Aim of the task –
Write out the museum audio accessibility passage below word for word, from "Transcripts are the" up to and including "citation at once.".

Text shown –

Museum audiences skew older than the general population. If your over-65 visitor share is 30%, then roughly 7% of all visits include someone with measurable hearing loss before you've even counted hard-of-hearing visitors of other ages. The accommodation isn't optional in any practical sense — it's the difference between an audio program working for your audience and silently excluding a quarter of its oldest segment.

Captions vs transcripts vs ASL: what's the difference?

They serve three different audiences and aren't interchangeable. Curators often collapse these into "the accessibility stuff" and then under-deliver on all three. The distinctions matter.

Captions are time-synchronized text that appears as the audio plays. They serve hard-of-hearing visitors who can still parse synchronized speech and want to follow along, and they serve hearing visitors in noisy galleries or in a second language. WCAG 2.1 AA treats captions as the baseline for any prerecorded audio in a digital product (W3C, 2018).

Transcripts are the full text of the audio, untimed, scrollable. They serve visitors who'd rather read than listen — Deaf visitors, visitors in a quiet gallery without headphones, visitors who want to skim ahead, visitors who want to re-read the part about the provenance question. The ADA's effective-communication guidance specifically names "a printed script of a stock speech (such as given on a museum or historic house tour)" as an effective auxiliary aid (ADA.gov, 2024). Transcripts are also what AI assistants and screen readers consume — the same artifact serves accessibility and SEO and AI citation at once.

ASL video is a recorded American Sign Language interpretation of the content, ideally produced by a Deaf interpreter. It serves culturally Deaf visitors for whom English is a second language, not a first. This is the accommodation most museums underfund, and the one AI cannot produce.

Why transcripts should be the default on AI-narrated platforms

Because the transcript exists before the audio does. This is the quiet structural advantage of an AI-narrated audio guide that almost no one talks about. In a traditional studio model, the audio is the canonical artifact — the script existed once, in a Word document, and the audio is what got mastered and delivered. Transcripts are a separate workstream that often doesn't get done because nobody owns it.

In an AI-narrated platform, the script is the canonical artifact. The audio is generated from it. The transcript isn't a deliverable to budget for; it's a byproduct of the workflow. There's no marginal cost to surfacing it in the visitor interface, and no marginal cost to keeping it in sync — when the curator edits the script and re-voices, the transcript updates automatically. Phone-based platforms in the category should be defaulting transcripts on for every stop, in every language.

The implication is practical: if you're evaluating audio guide vendors, "is the transcript visible to visitors by default, in every language, without curator effort" is a one-question test of whether the platform takes accessibility as a feature or as paperwork. If the answer involves a separate upload step or a per-stop checkbox, the answer is the second one.

Data lines –
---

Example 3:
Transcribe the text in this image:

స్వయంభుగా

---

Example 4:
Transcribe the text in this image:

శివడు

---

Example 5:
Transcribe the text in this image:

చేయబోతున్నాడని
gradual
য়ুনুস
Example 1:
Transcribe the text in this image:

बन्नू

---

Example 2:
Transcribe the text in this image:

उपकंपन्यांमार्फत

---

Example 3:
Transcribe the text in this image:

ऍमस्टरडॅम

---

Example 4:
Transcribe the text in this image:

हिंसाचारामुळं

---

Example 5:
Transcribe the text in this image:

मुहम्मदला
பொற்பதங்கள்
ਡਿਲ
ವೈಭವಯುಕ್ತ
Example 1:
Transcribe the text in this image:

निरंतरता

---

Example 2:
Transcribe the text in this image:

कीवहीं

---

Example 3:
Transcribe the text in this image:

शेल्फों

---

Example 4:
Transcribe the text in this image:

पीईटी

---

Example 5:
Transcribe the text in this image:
==
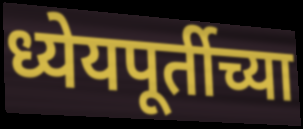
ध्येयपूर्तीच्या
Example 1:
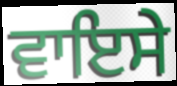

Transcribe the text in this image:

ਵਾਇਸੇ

Task output –
Transcripts are the full text of the audio, untimed, scrollable. They serve visitors who'd rather read than listen — Deaf visitors, visitors in a quiet gallery without headphones, visitors who want to skim ahead, visitors who want to re-read the part about the provenance question. The ADA's effective-communication guidance specifically names "a printed script of a stock speech (such as given on a museum or historic house tour)" as an effective auxiliary aid (ADA.gov, 2024). Transcripts are also what AI assistants and screen readers consume — the same artifact serves accessibility and SEO and AI citation at once.